Price to earnings (P/E) ratio is one of the key parameters used to determine valuation of a listed company or key index. But with many companies reporting only standalone numbers, the current P/E factor could be far from the actual ratio.

For example, Nifty’s current P/E as per NSE is around 24 but leading analysts believe it could be much lower after recent stock market crash. Out of 50 stocks in Nifty 50, consolidated financial results in quarterly financials is reported by 31 companies only. There is sharp difference in standalone and consolidated earnings per share (EPS) of some Nifty 50 companies.

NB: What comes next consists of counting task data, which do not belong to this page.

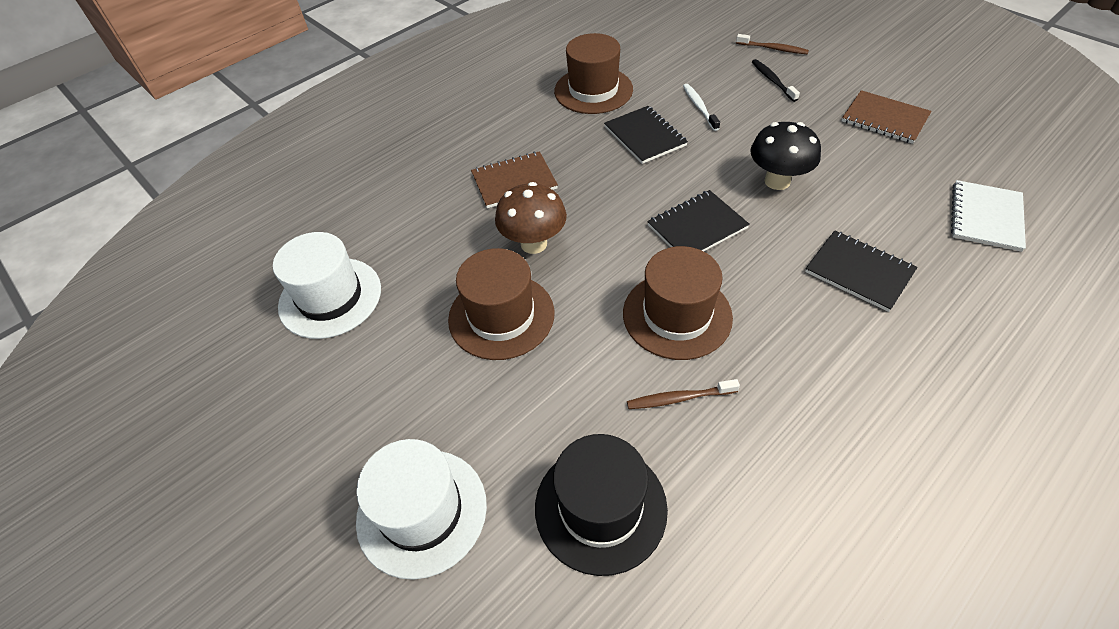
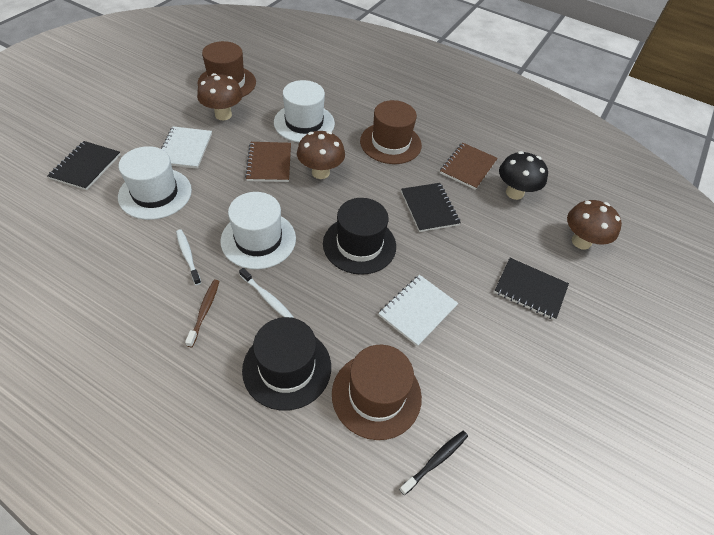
black hat: [535,434,668,576] = 1 -> [242,317,331,411] [323,198,396,275] = 2
brown mushroom: [495,182,567,254] = 1 -> [197,73,243,120] [297,131,345,179] [567,200,622,250] = 3
brown toothbrush: [627,379,740,409] [736,34,809,55] = 2 -> [185,280,219,347] = 1
white hat: [273,232,381,339] [356,439,487,580] = 2 -> [118,146,192,220] [220,192,296,269] [274,80,335,143] = 3
white notebook: [951,180,1026,252] = 1 -> [161,126,212,169] [378,275,458,347] = 2
white toothbrush: [683,84,720,131] = 1 -> [176,229,201,285] [239,268,293,318] = 2

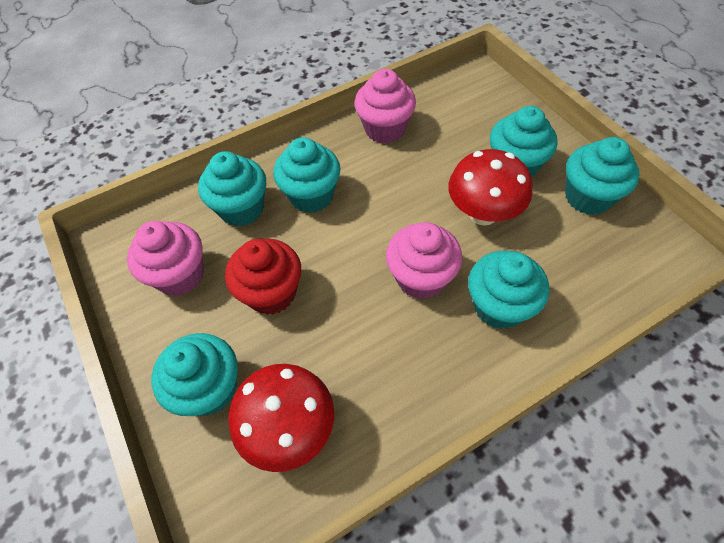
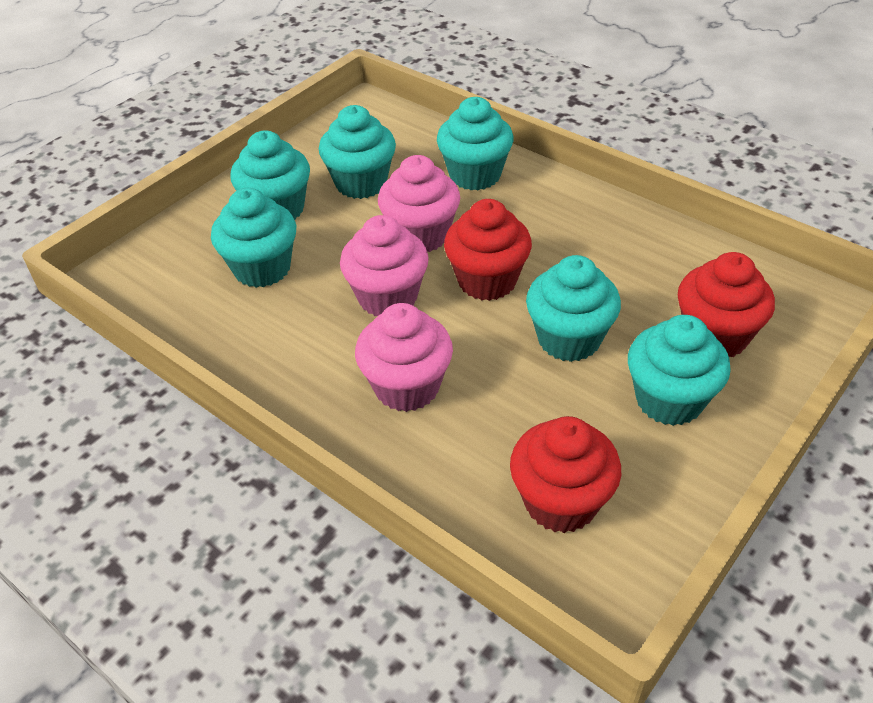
red cupcake: [225,238,301,315] = 1 -> [444,199,532,301] [510,416,621,533] [678,252,775,357] = 3
red mushroom: [228,364,334,472] [448,149,532,226] = 2 -> none = 0

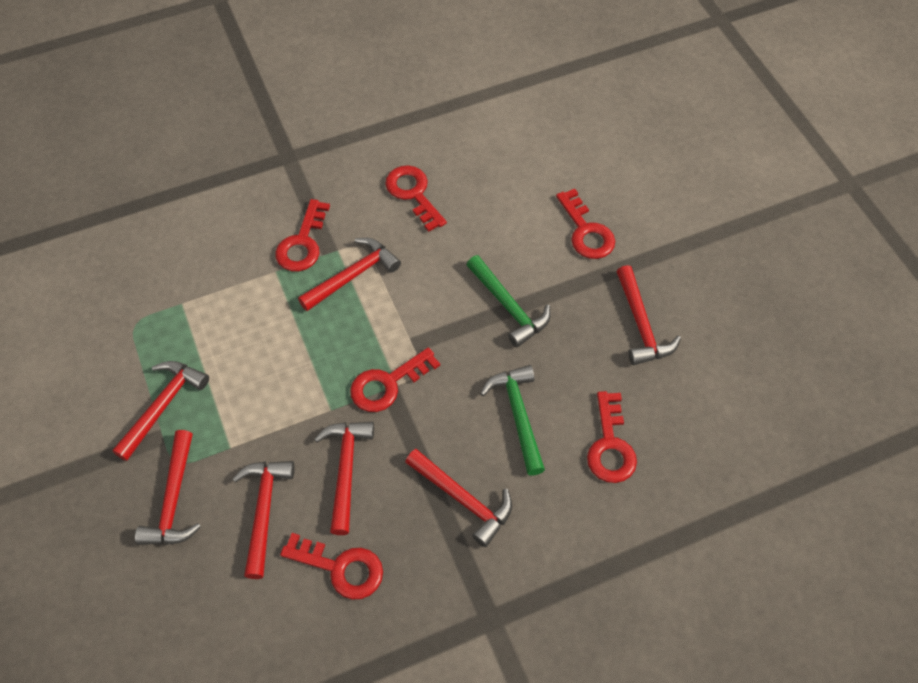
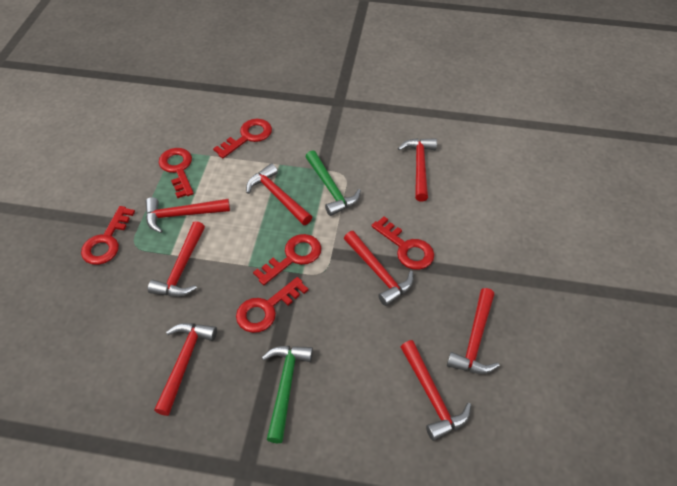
red hammer: [112,361,209,461] [135,430,201,545] [232,461,295,579] [298,238,401,311] [314,422,374,535] [405,449,512,547] [616,265,681,365] = 7 -> [145,197,230,233] [148,221,205,297] [154,323,217,416] [246,163,312,225] [344,231,414,306] [398,138,437,202] [400,340,471,441] [447,288,499,374] = 8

“PE ratios at NSE indices are computed taking into account trailing four quarter financials as reported by companies. We are using standalone financials since all companies do not provide consolidated financials on quarterly basis as it is not mandatory. As on August 31, 2018, out of 50 stocks in Nifty 50, consolidated financial results in quarterly financials is reported by 31 companies only,” an NSE spokesperson said.

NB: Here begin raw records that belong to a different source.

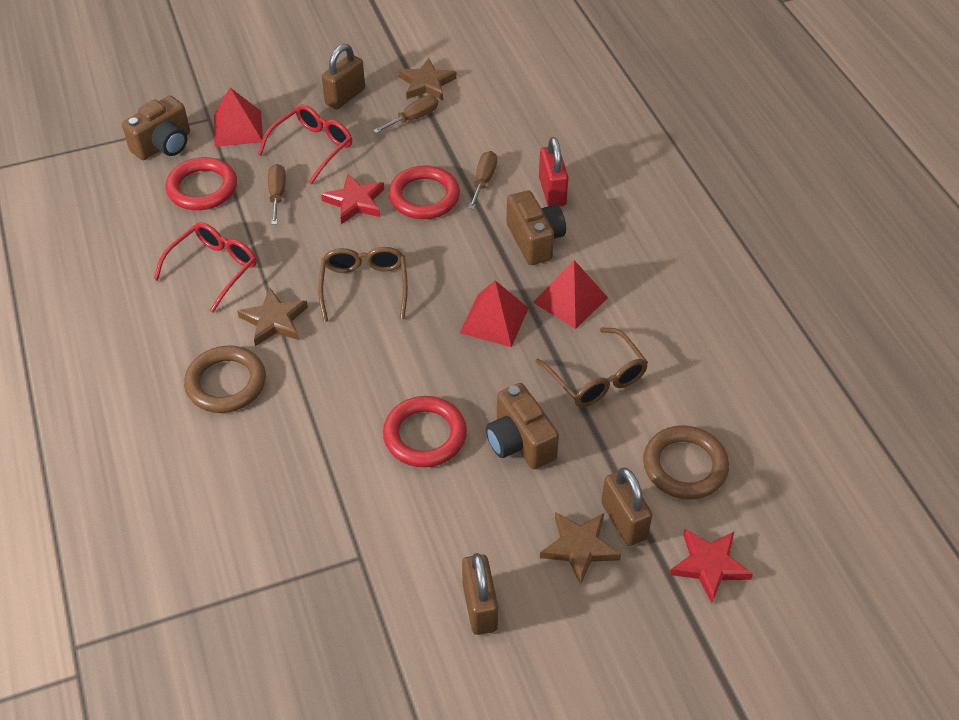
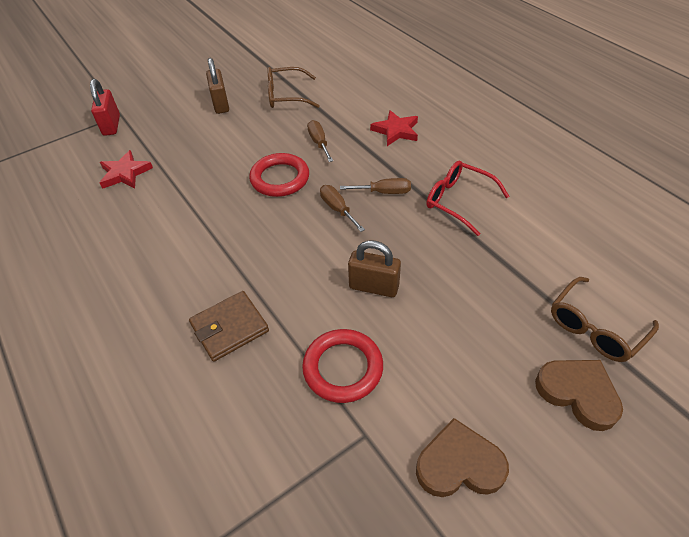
brown camera: [122,96,190,160] [486,383,559,469] [506,191,566,265] = 3 -> none = 0
brown heart: none = 0 -> [416,418,509,497] [535,360,623,431] = 2
brown padlock: [322,44,365,109] [462,553,498,635] [601,467,652,546] = 3 -> [206,58,229,114] [348,240,401,297] = 2
brown ring: [184,346,266,413] [643,425,729,499] = 2 -> none = 0
brown star: [237,288,308,346] [398,58,457,100] [540,512,621,585] = 3 -> none = 0
brown wallet: none = 0 -> [189,291,269,362] = 1
red glasses: [153,222,257,313] [258,104,352,185] = 2 -> [426,161,509,236] = 1
red pyramid: [214,88,263,147] [460,281,529,347] [533,260,608,329] = 3 -> none = 0
red ring: [166,157,237,210] [383,396,467,467] [389,165,460,219] = 3 -> [249,153,309,197] [302,329,383,403] = 2

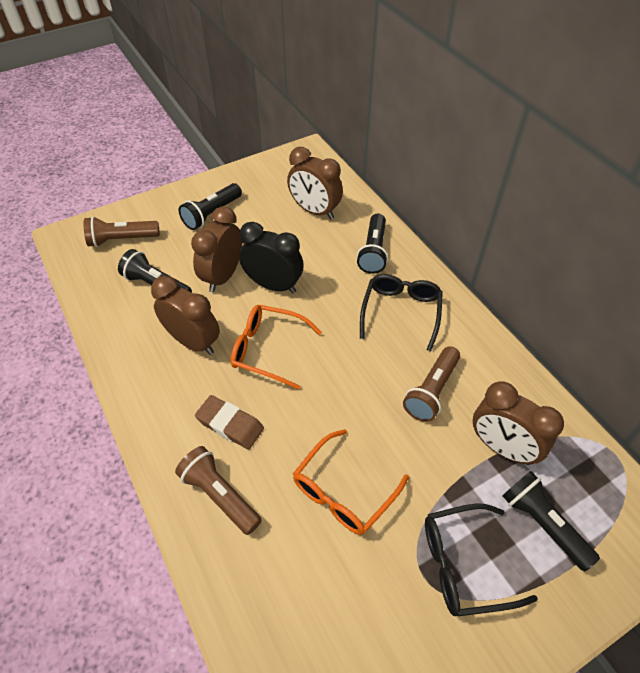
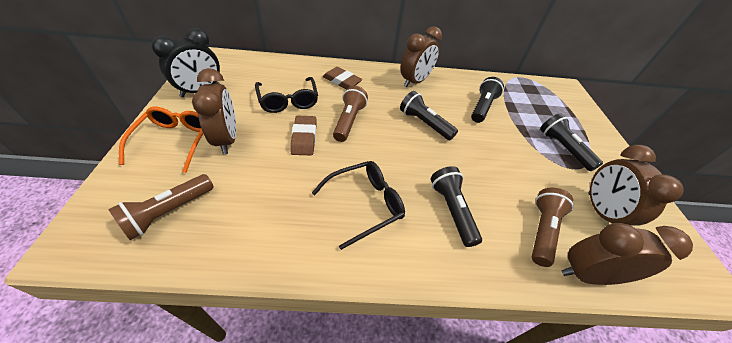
brown eraser: [195,395,264,450] = 1 -> [290,116,317,155] [323,67,362,90] = 2
orange glasses: [231,305,322,390] [293,429,409,535] = 2 -> [119,107,203,173] = 1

Experts say that calculation method adopted by the exchange may not give an accurate picture and P/E looks elevated especially when frontline stocks have eroded in value by up to 50 per cent from peak this year. Financial market data vendor Bloomberg gives out current Nifty current P/E at 20.

“Historically, the difference between the standalone and consolidated EPS has been about 25 per cent. Therefore, if one takes standalone profits, Nifty P/E in current scenario may look highly inflated,” a research head at leading Mumbai brokerage house told Business Line .

The exchange cannot be blamed for its method and rather, it is the reporting structure for companies specified by SEBI that seems flawed. It is not mandatory for companies to report consolidated financial numbers at the end of every quarter.